The licensed dealer who sells the firearm keeps your personal info, not the gov. Referenced laws: The NICS check info to approve purchase must be destroyed within 24 hours; no national database allowed per Federal law TITLE 18, PART I, CHAPTER 44, § 922; Firearm Owners' Protection Act (1986); Gun Control Act 1968.
City of Chicago attempted to gain all info maintained on sales and ownership from BATF (they do keep national database on firearms/bullets used in crime) in order to prosecute manufacturers. It failed. Who else would want to know the names and addresses of every American gun owner...people who want to steal them, to use the info for political purposes, for legal actions, marketing monitoring, and the biggest one of all...it would be national registration which is the necessary condition for confiscation. It can happen here.
How do they keep track of private sales now? Whats to stop them from "abusing" your personal information currently? The government already has all of your personal information (they GAVE you your SSN) and easy access to the original gun sale. Who would the gov't share your info with? How would they abuse it? WHY would they abuse it? What laws do you speak of? All serious questions, mind you.
Your scheme for the database I assume would include the address of the purchaser? Perhaps their Social Security number too? I assume all private sales would have to go into the database too, otherwise the government would only have a record of the original transaction. It might be a good idea to require every owner to update the database every year too huh? And, if a firearm owner failed to do any of these requirements, there would be heavy criminal penalties applied.

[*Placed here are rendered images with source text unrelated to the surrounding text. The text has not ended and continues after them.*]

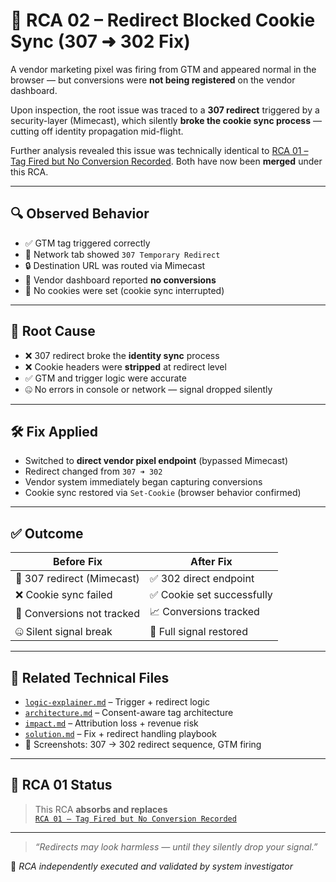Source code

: # 🎯 RCA 02 – Redirect Blocked Cookie Sync (307 ➜ 302 Fix)

A vendor marketing pixel was firing from GTM and appeared normal in the browser — but conversions were **not being registered** on the vendor dashboard.

Upon inspection, the root issue was traced to a **307 redirect** triggered by a security-layer (Mimecast), which silently **broke the cookie sync process** — cutting off identity propagation mid-flight.

Further analysis revealed this issue was technically identical to [RCA 01 – Tag Fired but No Conversion Recorded](../01-deprecated-merged-into-rca02/). Both have now been **merged** under this RCA.

---

## 🔍 Observed Behavior

- ✅ GTM tag triggered correctly  
- 🔁 Network tab showed `307 Temporary Redirect`  
- 🔒 Destination URL was routed via Mimecast  
- 🚫 Vendor dashboard reported **no conversions**  
- 🍪 No cookies were set (cookie sync interrupted)

---

## 🧠 Root Cause

- ❌ 307 redirect broke the **identity sync** process  
- ❌ Cookie headers were **stripped** at redirect level  
- ✅ GTM and trigger logic were accurate  
- 🤐 No errors in console or network — signal dropped silently

---

## 🛠️ Fix Applied

- Switched to **direct vendor pixel endpoint** (bypassed Mimecast)  
- Redirect changed from `307 ➜ 302`  
- Vendor system immediately began capturing conversions  
- Cookie sync restored via `Set-Cookie` (browser behavior confirmed)

---

## ✅ Outcome

| Before Fix                   | After Fix                    |
|-----------------------------|------------------------------|
| 🔁 307 redirect (Mimecast)  | ✅ 302 direct endpoint        |
| ❌ Cookie sync failed        | ✅ Cookie set successfully    |
| 🚫 Conversions not tracked   | 📈 Conversions tracked        |
| 🤐 Silent signal break       | 🔄 Full signal restored       |

---

## 🔐 Related Technical Files

- [`logic-explainer.md`](./logic-explainer.md) – Trigger + redirect logic  
- [`architecture.md`](./architecture.md) – Consent-aware tag architecture  
- [`impact.md`](./impact.md) – Attribution loss + revenue risk  
- [`solution.md`](./solution.md) – Fix + redirect handling playbook  
- 📸 Screenshots: 307 → 302 redirect sequence, GTM firing

---

## 🧭 RCA 01 Status

> This RCA **absorbs and replaces**  
> [`RCA 01 – Tag Fired but No Conversion Recorded`](../01-deprecated-merged-into-rca02/)

---

> _“Redirects may look harmless — until they silently drop your signal.”_

📍 _RCA independently executed and validated by system investigator_
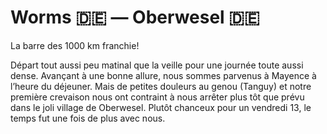 # Worms 🇩🇪 — Oberwesel 🇩🇪

<!-- 117km / 209m+ / 230m- -->

La barre des 1000 km franchie!

Départ tout aussi peu matinal que la veille pour une journée toute aussi dense. Avançant à une bonne allure, nous sommes parvenus à Mayence à l’heure du déjeuner. Mais de petites douleurs au genou (Tanguy) et notre première crevaison nous ont contraint à nous arrêter plus tôt que prévu dans le joli village de Oberwesel. Plutôt chanceux pour un vendredi 13, le temps fut une fois de plus avec nous.

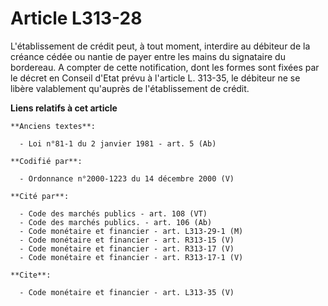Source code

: # Article L313-28

L'établissement de crédit peut, à tout moment, interdire au débiteur de la créance cédée ou nantie de payer entre les mains
du signataire du bordereau. A compter de cette notification, dont les formes sont fixées par le décret en Conseil d'Etat
prévu à l'article L. 313-35, le débiteur ne se libère valablement qu'auprès de l'établissement de crédit.

**Liens relatifs à cet article**

	**Anciens textes**:

	  - Loi n°81-1 du 2 janvier 1981 - art. 5 (Ab)

	**Codifié par**:

	  - Ordonnance n°2000-1223 du 14 décembre 2000 (V)

	**Cité par**:

	  - Code des marchés publics - art. 108 (VT)
	  - Code des marchés publics. - art. 106 (Ab)
	  - Code monétaire et financier - art. L313-29-1 (M)
	  - Code monétaire et financier - art. R313-15 (V)
	  - Code monétaire et financier - art. R313-17 (V)
	  - Code monétaire et financier - art. R313-17-1 (V)

	**Cite**:

	  - Code monétaire et financier - art. L313-35 (V)
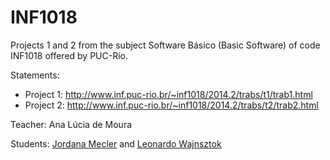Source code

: # INF1018
Projects 1 and 2 from the subject Software Básico (Basic Software) of code INF1018 offered by PUC-Rio. 

Statements:

- Project 1: http://www.inf.puc-rio.br/~inf1018/2014.2/trabs/t1/trab1.html
- Project 2: http://www.inf.puc-rio.br/~inf1018/2014.2/trabs/t2/trab2.html

Teacher: Ana Lúcia de Moura

Students: [Jordana Mecler](https://github.com/jordanamecler) and [Leonardo Wajnsztok](https://github.com/leotok)
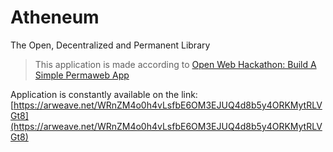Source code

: # Atheneum
The Open, Decentralized and Permanent Library

> This application is made according to [Open Web Hackathon: Build A Simple Permaweb App](https://gitcoin.co/issue/ArweaveTeam/Bounties/1/3184)  




Application is constantly available on the link: [https://arweave.net/WRnZM4o0h4vLsfbE6OM3EJUQ4d8b5y4ORKMytRLVGt8](https://arweave.net/WRnZM4o0h4vLsfbE6OM3EJUQ4d8b5y4ORKMytRLVGt8)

Wait a minute...wouldn't only the non-criminals abide with these requirement? In other words, every citizen who is law abiding will be in the government's database as firearm owners; plus what they own and where they live. That certainly would be an interesting data for the government to have...and to share. Because of the likely abuse of this personal information, a number of laws have been passed prohibiting the federal government for maintaining any database of legal owners. And that is good.